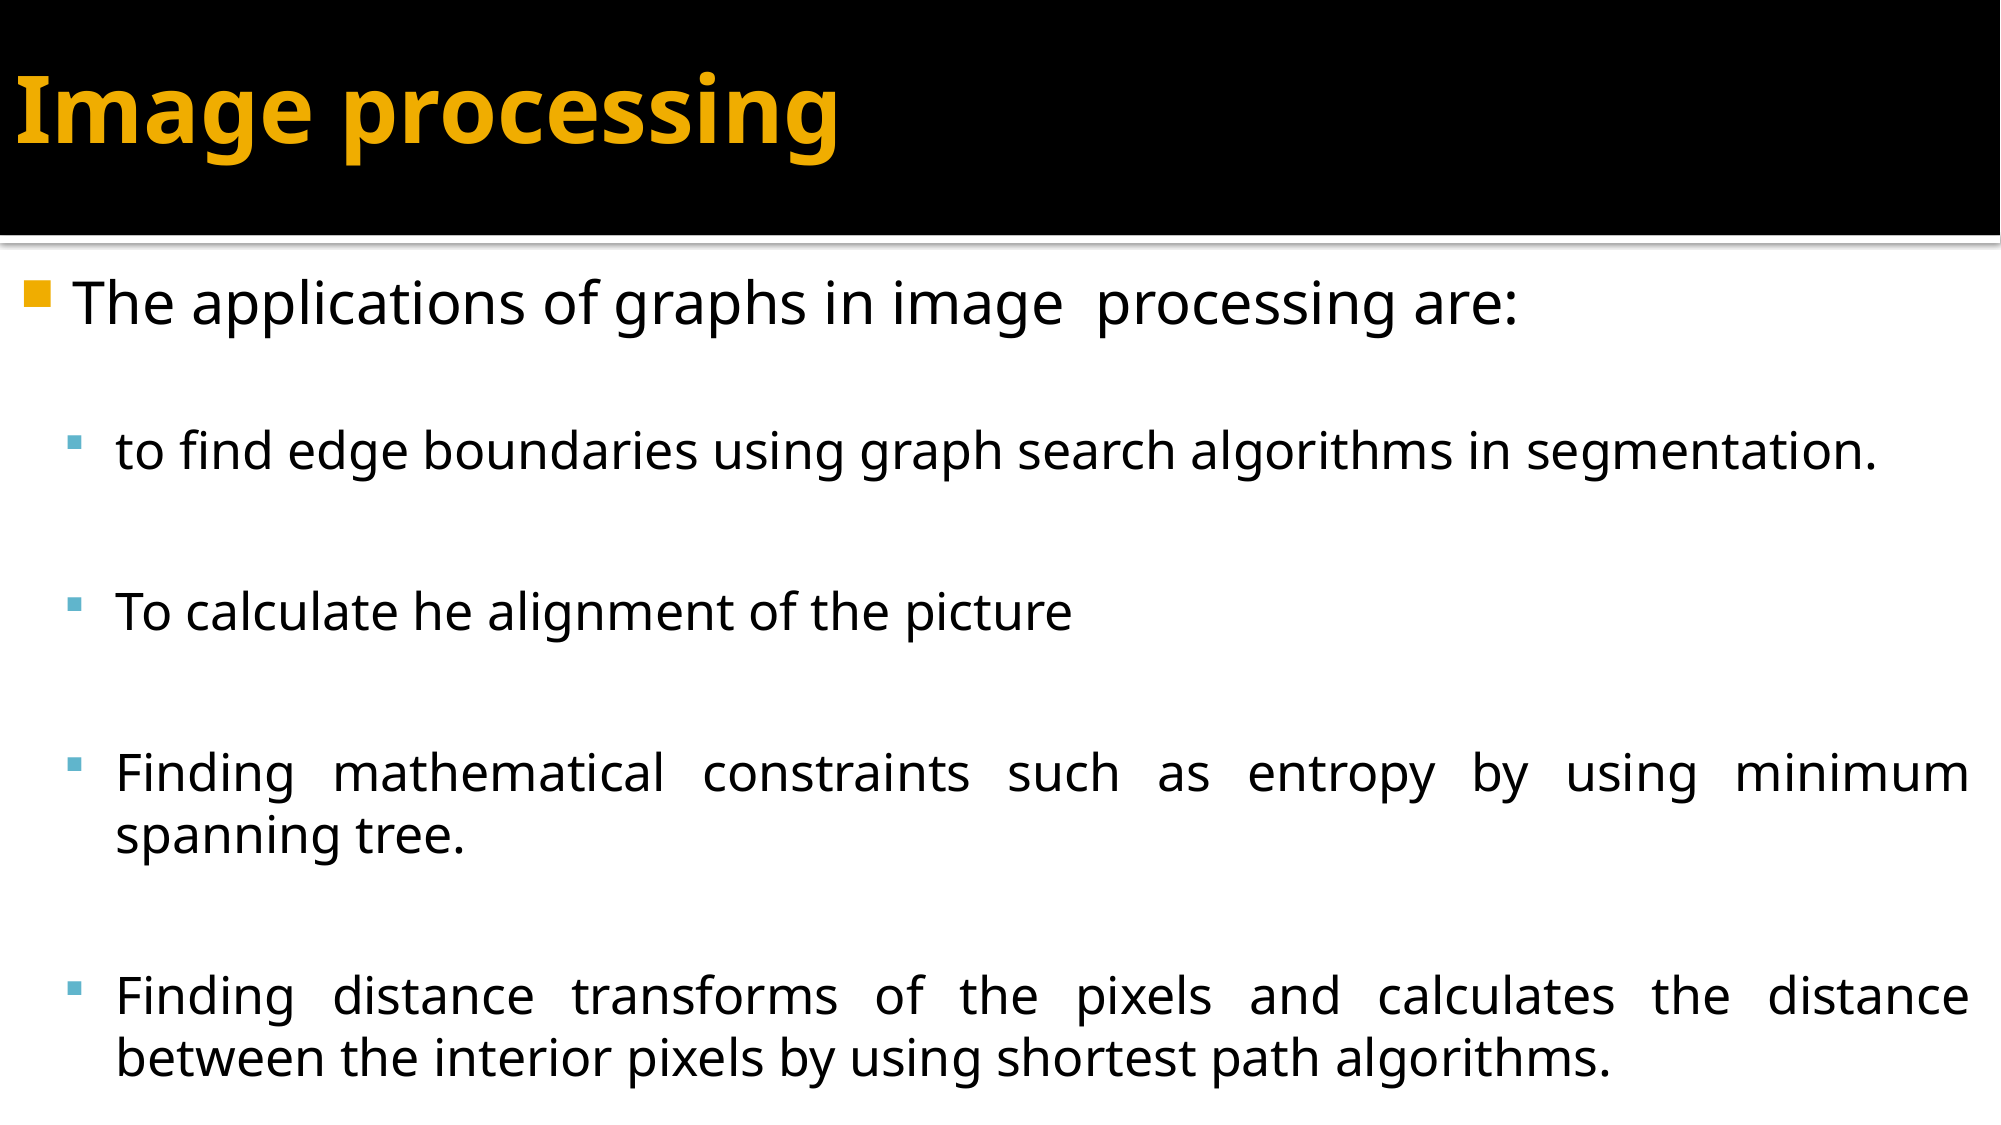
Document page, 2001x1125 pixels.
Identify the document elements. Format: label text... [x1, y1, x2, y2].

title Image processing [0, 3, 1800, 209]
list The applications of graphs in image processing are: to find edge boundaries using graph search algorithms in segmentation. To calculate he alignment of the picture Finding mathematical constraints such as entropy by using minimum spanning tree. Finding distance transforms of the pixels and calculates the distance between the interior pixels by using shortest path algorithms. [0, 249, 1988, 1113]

---*---

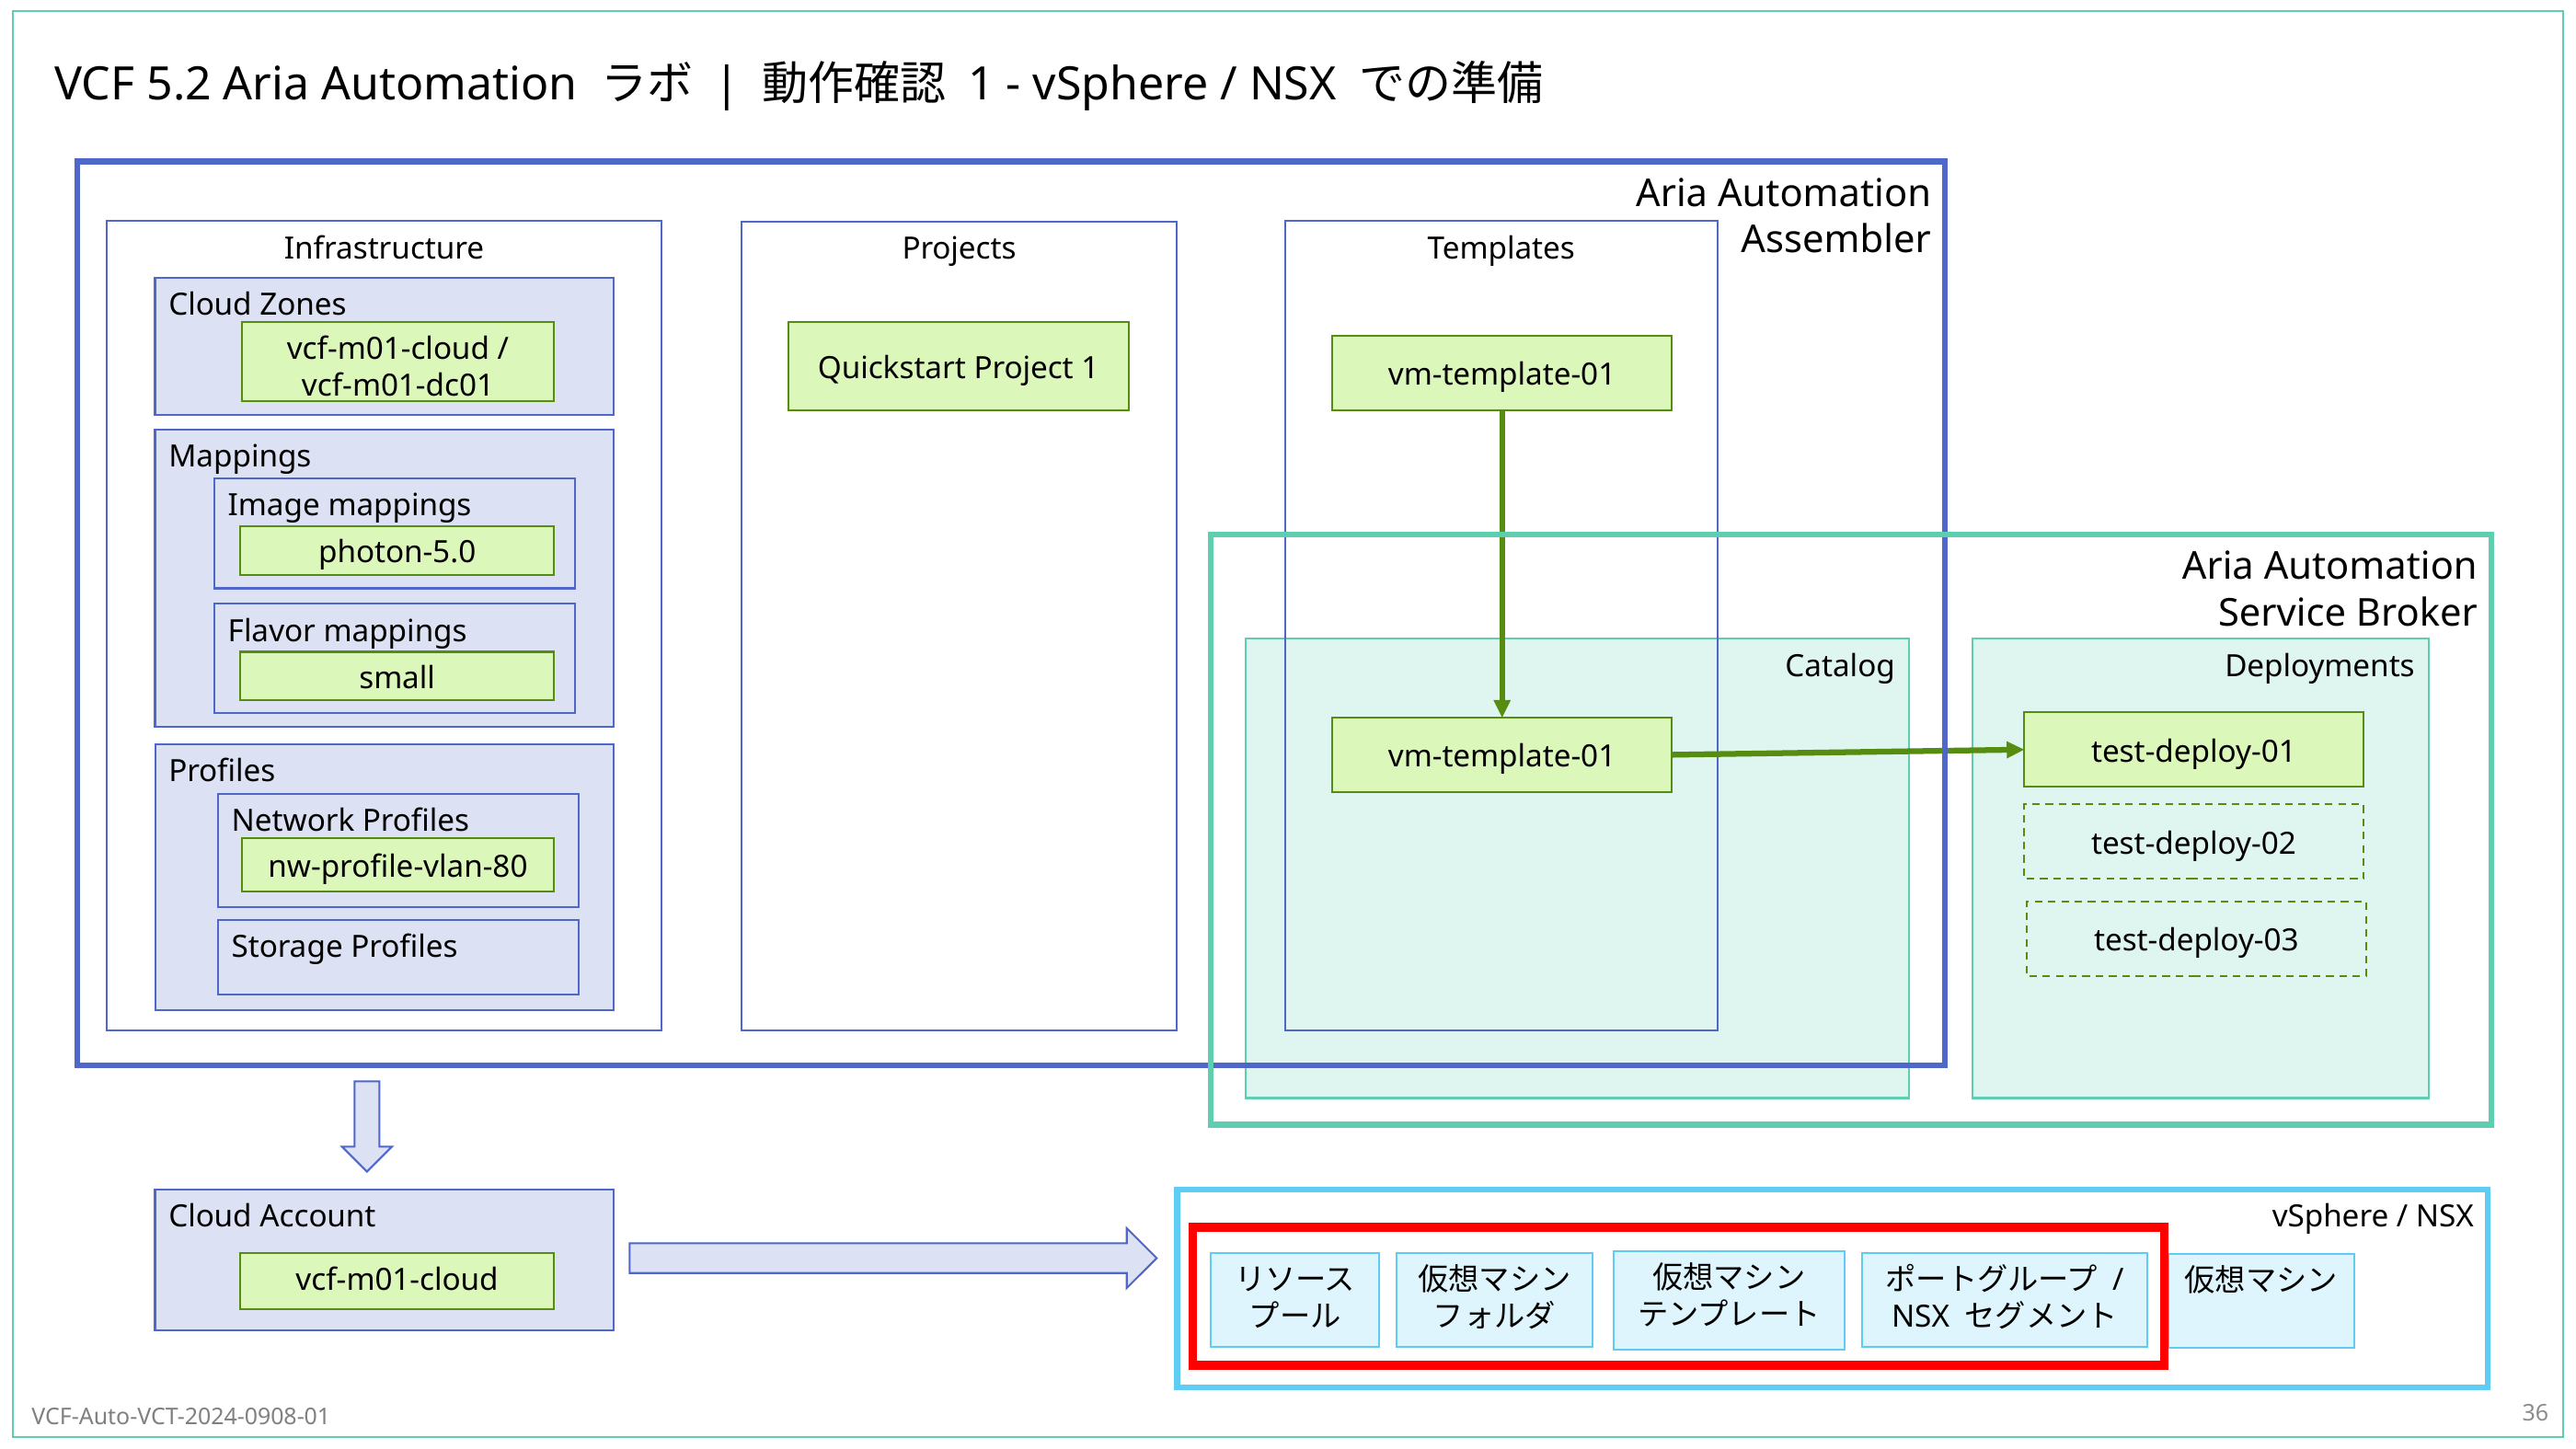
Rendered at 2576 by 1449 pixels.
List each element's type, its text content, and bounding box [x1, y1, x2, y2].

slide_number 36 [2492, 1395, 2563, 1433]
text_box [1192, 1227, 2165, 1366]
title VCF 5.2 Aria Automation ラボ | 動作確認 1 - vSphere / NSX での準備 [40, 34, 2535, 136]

---*---

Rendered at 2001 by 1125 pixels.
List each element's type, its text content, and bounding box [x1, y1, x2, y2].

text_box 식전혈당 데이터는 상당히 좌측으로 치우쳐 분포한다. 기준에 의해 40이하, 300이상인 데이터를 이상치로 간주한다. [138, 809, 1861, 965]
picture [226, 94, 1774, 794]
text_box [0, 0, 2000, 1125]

---*---

# [AIM OF THE TASK]
Determine how many lines of the listing above hold the word "Rendered". Report that number without anything else.

# [RESPONSE BELOW]
2